According to Lennon, McCartney had another idea of what to kind of store to open, “Paul had a nice idea about opening up white houses where it would sell white china and things like that, everything white because you can never get anything white, which is pretty groovy. It didn’t end up with that, it ended up with Apple, with all this junk and all the stupid clothes and all that,” John said.

One of the most special features of the clothes store was, a multicoloured psychedelic mural that covered the four-story building. The mural was painted by art students, although no-one was ever given permission, but hey in was 1967, nobody cared what the city council thought.

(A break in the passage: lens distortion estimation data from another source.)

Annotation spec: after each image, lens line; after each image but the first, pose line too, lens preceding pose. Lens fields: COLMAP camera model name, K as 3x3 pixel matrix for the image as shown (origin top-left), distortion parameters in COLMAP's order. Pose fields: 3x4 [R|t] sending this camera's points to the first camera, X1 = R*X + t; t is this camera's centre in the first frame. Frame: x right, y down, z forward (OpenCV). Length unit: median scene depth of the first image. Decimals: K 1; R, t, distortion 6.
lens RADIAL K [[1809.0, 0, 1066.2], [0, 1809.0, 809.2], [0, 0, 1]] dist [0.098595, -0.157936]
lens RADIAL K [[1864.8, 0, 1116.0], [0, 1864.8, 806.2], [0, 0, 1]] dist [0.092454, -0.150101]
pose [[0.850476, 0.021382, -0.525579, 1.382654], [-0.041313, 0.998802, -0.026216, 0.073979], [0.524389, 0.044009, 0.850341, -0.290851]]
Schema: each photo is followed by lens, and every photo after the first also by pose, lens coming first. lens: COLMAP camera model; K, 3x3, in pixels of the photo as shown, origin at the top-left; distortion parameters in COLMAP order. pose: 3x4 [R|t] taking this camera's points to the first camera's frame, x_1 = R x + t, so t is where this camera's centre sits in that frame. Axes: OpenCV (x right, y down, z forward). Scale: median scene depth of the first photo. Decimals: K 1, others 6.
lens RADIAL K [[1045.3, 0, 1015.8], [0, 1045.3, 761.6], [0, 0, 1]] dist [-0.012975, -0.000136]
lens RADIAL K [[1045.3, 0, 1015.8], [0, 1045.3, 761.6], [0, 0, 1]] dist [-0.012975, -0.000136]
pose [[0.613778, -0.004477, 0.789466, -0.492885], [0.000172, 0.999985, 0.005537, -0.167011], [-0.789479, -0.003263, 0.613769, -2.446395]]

The-Beatles-Apple-Boutique-on-the-corner-of-Paddington-Street-and-Baker-Street-1967.-Copyright-Rex-Features

The retail business was pouring money down the drain, the main problem was shoplifting, not only by customers but by the staff as well. Losses eventually totaled up to €250,000, and The Beatles ended up giving away the stores’ remaining items and the shop was closed on 30 July 1968.

McCartney said:

“Originally, the shops were intended to be something else, but they just became like all the boutiques in London. They just weren’t our thingy. All that’s happened is that we’ve closed our shop in which we feel we shouldn’t, in the first place, have been involved. Our main business is entertainment, not with frocks. We want to devote all our energies to records. We had to re-focus. We had to zoom in on what we really enjoy, and we enjoy being alive, and we enjoy being Beatles.”